Well, it turns out that Bob Graham was also supposed to have been briefed on these topics, and the CIA forwarded to him the dates of the meetings he supposedly attended. But the CIA records were inaccurate, according to his own personal records. Such was the respect for Graham’s notebooks, that this line of attack was closed within 48 hours.

This is interesting for several reasons. First, it’s worth noting that one man’s spiral bound notebooks were able to accumulate enough credibility to defeat the records of an organization whose very reason for existence is to collect information, communicate it to trusted members of government, and keep records of these communications. Anybody who has been following some of the controversy about patient records can add this strange example to their list of favorite anecdotes. Personal data, kept by a dedicated and interested party, even using yesterday’s technology, will trump large scale collection systems managed by bureaucrats.

But the cultural resonance is also important. Watch the video below, in which talking-head Rachel Maddow explains the controversy. Notice how condescending she is about Graham’s disciplined collection of personal data. But by the end, she is forced to admire the triumph of good individual records over bad institutional ones. “Nerds, 1; Spies, 0” she proclaims.

Finally, a technical note. I was interested to see that in one of the interviews with Graham he specifically justifies keeping track of his location down the room, which is one of the “quirky” details that people like to mention. He says, plausibly, that recording his location at this level of specificity is a memory aid, allowing the topic of a conversation which may only be briefly mentioned in the notebook to flow back into his mind. This is a good idea! Life-loggers, start your notebooks.

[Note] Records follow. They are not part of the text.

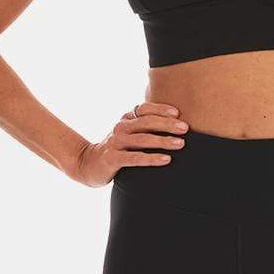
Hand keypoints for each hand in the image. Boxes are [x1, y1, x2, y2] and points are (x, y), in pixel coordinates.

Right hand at [71, 101, 188, 187]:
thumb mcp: (129, 133)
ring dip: (163, 140)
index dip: (161, 109)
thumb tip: (177, 122)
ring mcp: (115, 142)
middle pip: (146, 122)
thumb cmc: (118, 148)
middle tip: (185, 129)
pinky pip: (135, 158)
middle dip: (167, 124)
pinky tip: (166, 159)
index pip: (144, 108)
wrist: (88, 164)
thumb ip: (146, 126)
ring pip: (142, 139)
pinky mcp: (112, 158)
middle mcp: (120, 127)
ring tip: (180, 143)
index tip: (178, 114)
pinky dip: (151, 158)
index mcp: (126, 118)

From the St. Petersburg Times, some data about Bob Graham’s notebooks:

  • Manufacturer: North Carolina Paper Co.
  • Size: A little smaller than a deck of cards
  • Number Graham has filled: Nearly 4,000 since 1977.
  • Number he has left: Hundreds.
  • Number of days documented in each one: two to three

From NPR, an excerpt from the story about the impact of Graham’s notebooks:

Graham is known as a meticulous note-taker and has maintained a
daily log that fills hundreds of spiral notebooks, which now reside at
the University of Florida Library of Florida History. “Several
weeks ago, when this issue started to bubble up, I called the CIA and
asked for the dates in which I had been briefed,” Graham tells Robert
Siegel. “They gave me four: two in April of ’02, two in September.”

Graham says he consulted his logs “and determined that on three of the four dates there was no briefing held.” He
adds: “On one date, Sept. 27, ’02, there was a briefing held and,
according to my notes, it was on the topic of detainee interrogation.”

Graham says the CIA was initially reticent when he told the agency what he had found in his notes. “They
said, ‘We will check and call back,'” Graham recalled. “When they
finally did a few days later, they indicated that I was correct. Their
information was in error. There was no briefing on the first three of
four dates.”

Graham says the agency offered no explanation regarding how it came up with the other dates.